What’s Wrong With It?

©iStock.com/mishoo
©iStock.com/mishoo

Quick—what’s wrong with this picture?

Can you see it? Or are you so used to seeing Easter bunnies sitting on colored chicken eggs that you don’t even see the contradiction anymore?

If you have kids, if you’ve ever been around kids, or if you’ve ever been a kid, you’ve heard the question, “What’s wrong with it?” Once children reach a certain age, they ask it regularly—like any time they hear the word “no.”

Some of us never outgrow that stage. We continue to challenge everyone who questions our whims using the same dubious standard:

  • “What’s wrong with spending $1000 on a dress? It’s my money!”
  •   “What’s wrong with watching porn? I’m not actually doing anything!”
  •   “What’s wrong with watching movies about sorcery? It’s only fiction!”

Here are three reasons why I think we should chuck this standard:

1. It presupposes our ability to perceive “wrong.” Satan’s become really adept at flying just under our radar on this score. He changes our outlook by small, imperceptible degrees, by changes so subtle that we’re not even aware of a change at all. In this way, we’re exposed to images or ideas that successively push the border. We become so used to seeing something goofy—like a rabbit incubating eggs—that we no longer register the image as goofy. Similarly, we begin to perceive things as not-that-bad simply because they’re familiar.

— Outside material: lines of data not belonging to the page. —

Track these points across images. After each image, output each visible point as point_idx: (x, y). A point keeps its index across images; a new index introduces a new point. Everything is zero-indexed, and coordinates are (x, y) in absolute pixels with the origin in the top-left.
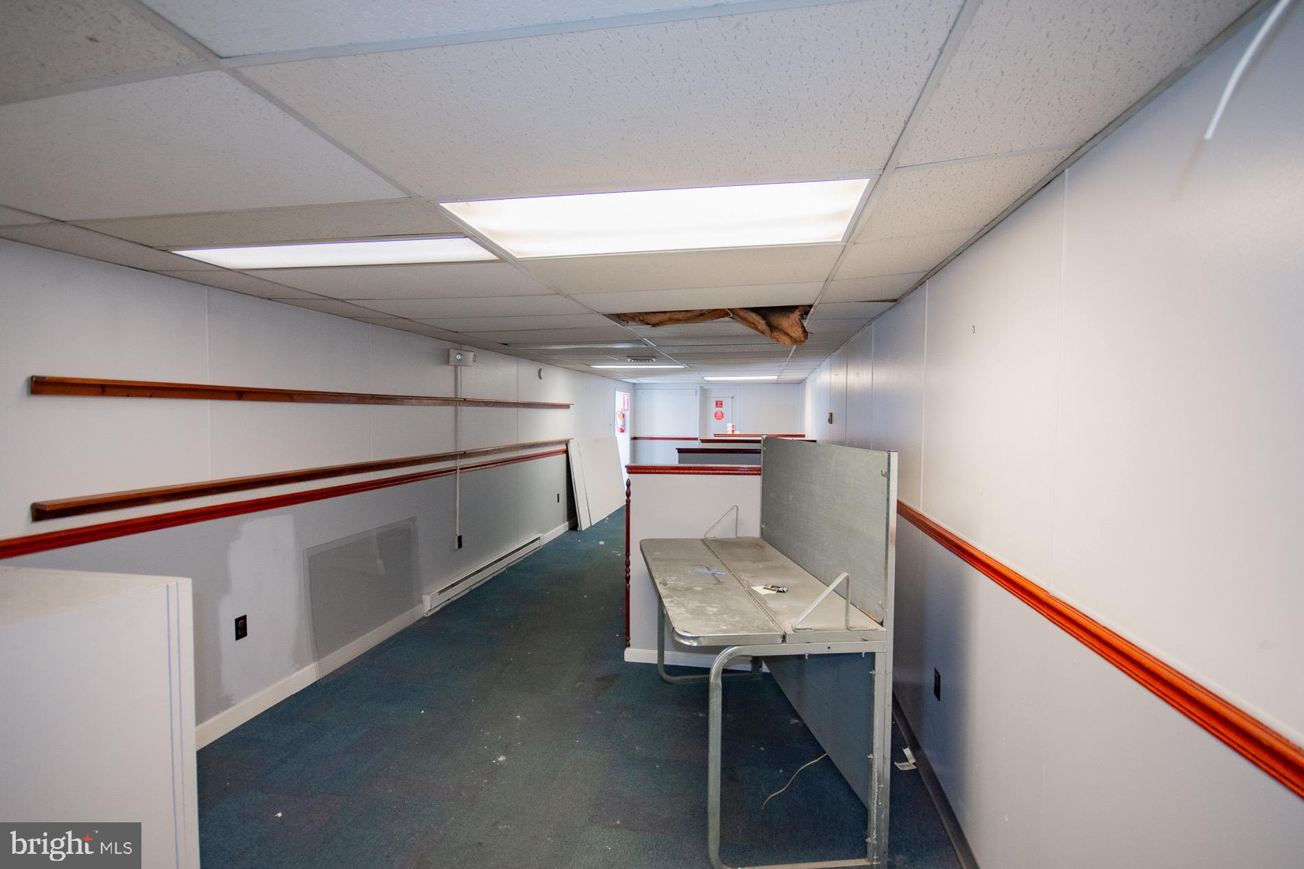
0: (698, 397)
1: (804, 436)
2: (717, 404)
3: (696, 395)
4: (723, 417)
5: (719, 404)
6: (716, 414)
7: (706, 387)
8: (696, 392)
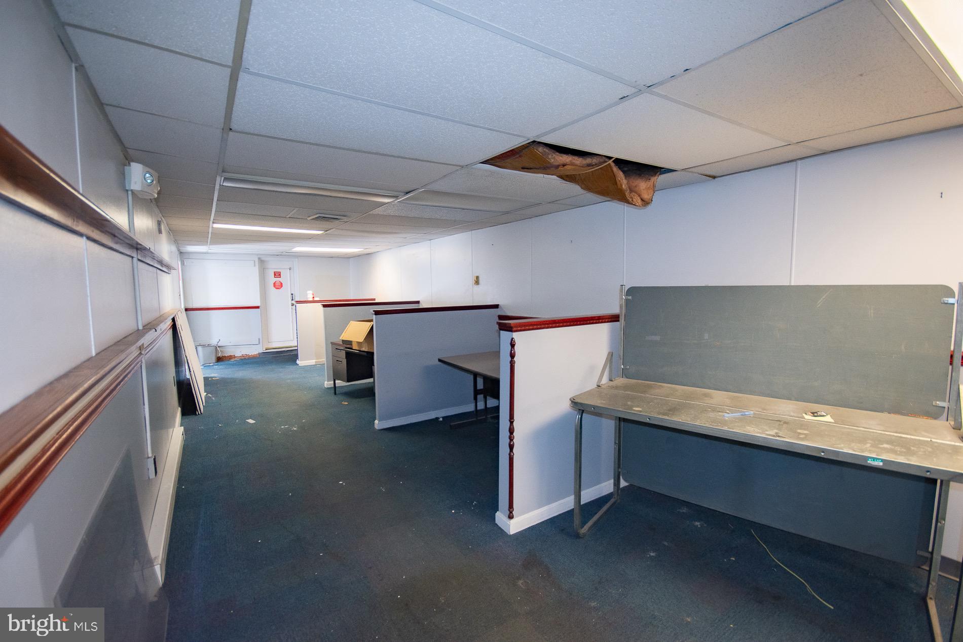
0: (257, 268)
1: (374, 299)
2: (275, 275)
3: (255, 266)
4: (282, 286)
5: (277, 274)
6: (274, 283)
7: (263, 259)
8: (255, 262)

2. It lowers our sights. We end up diving after a touchstone that is sinking deeper and deeper into the muddy silt  of “wrong.” And what will that eventually make us? Bottom-dwellers! The Bible encourages us to reach for an entirely different goal: “Fill your minds with those things that are good and that deserve praise: things that are true, noble, right, pure, lovely, and honorable” (Philippians 4:8, GNT). So instead of focusing down, on the ever-changing benchmark that society recognizes as “wrong,” we should focus upward on “right,” emblazoning this standard in our minds through what we see and hear.

3. It spoils God’s gift to us. “God has called us to live holy lives, not impure lives” (1 Thessalonians 4:7, NLT). In other words, Jesus didn’t leave His throne, live in poverty, and die a torturous death to leave us floundering around in the same pool of sin that poisoned our lives in the first place. He did all that so we “might have life—life in all its fullness” (John 10:10, GNT).

What’s all this mean? Simply that we’ve been asking the wrong question. We should quit settling for “What’s wrong with it?” and seek the far better standard of “What’s right with it?”